Sardou es de mediana estatura, viste limpiamente, pero con el descuido de los hombres que llegaron á abuelos, y no usa joyas.
Sardou, con quien han trabajado, desde Déjazet y Felia, hasta Rosa Bruck y Mounet-Sully, imita acabadamente el ademán y la voz de todos los actores; entre su pensamiento y su acción hay siempre harmonía perfecta, el ritmo y desembarazo de sus movimientos, son impecables.
No discutiré aquí el teatro de Sardou, del que conozco más de cuarenta obras; pero, aun censurando, en general la labor del autor de «La Tosca» y de «Madame Sans-Géne», cuyas rebuscadas artificiosidades repugnan cuantos creen que la belleza y la verdad teatrales pueden convivir sin estorbarse, no cabe negar que sus fábulas están hábilmente compuestas, que las escenas chorrean pasión y enérgico colorido y que sus personajes, y muy especialmente sus mujeres, tienen algo extraño y atrayente sobre todo encomio.

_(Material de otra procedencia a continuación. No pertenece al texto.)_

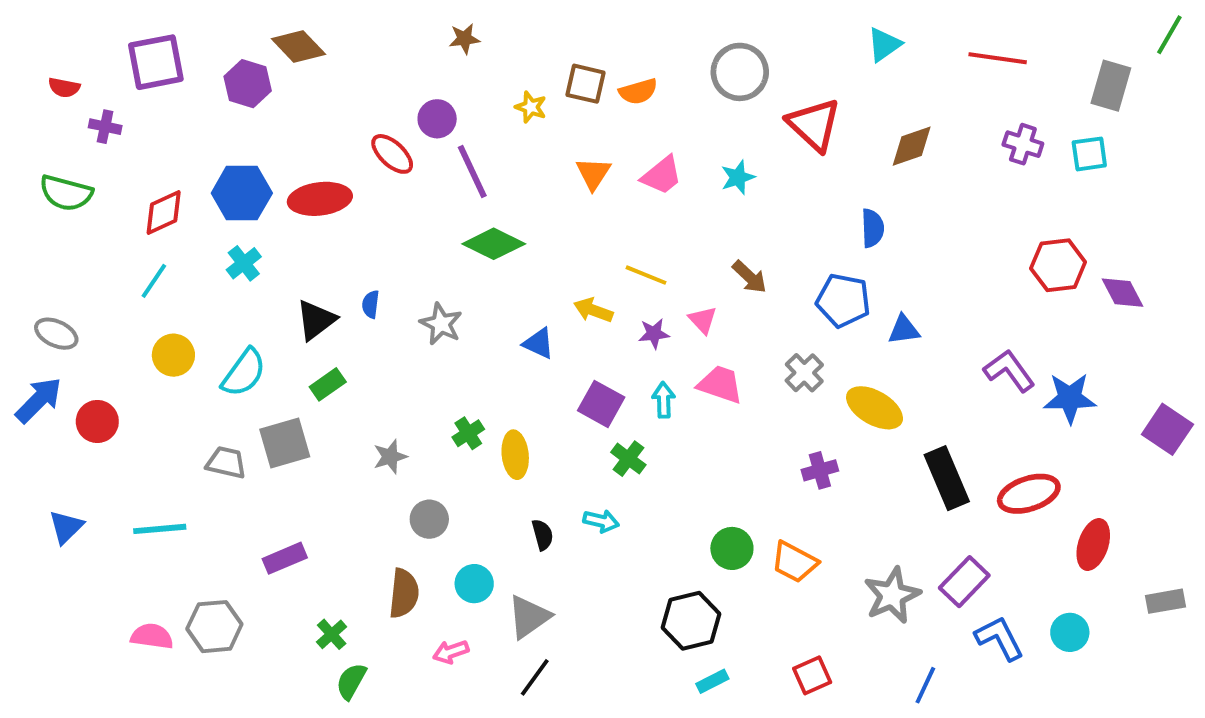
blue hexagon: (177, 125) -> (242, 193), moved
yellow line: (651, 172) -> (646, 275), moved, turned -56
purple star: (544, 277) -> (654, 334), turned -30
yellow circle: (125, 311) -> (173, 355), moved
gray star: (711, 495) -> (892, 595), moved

El famoso actor Edmundo Got habla en sus Memorias del desdichado estreno de La mariposa, obra de Victoriano Sardou, á quien yo conocí septuagenario y con un rostro burlón y astuto, de vieja histrionisa, y que tenía en la época á que Got se refiere un semblante reflexivo y dulce, de institutriz. La mariposa, como se dice en la pintoresca jerga de bastidores, «se hundió».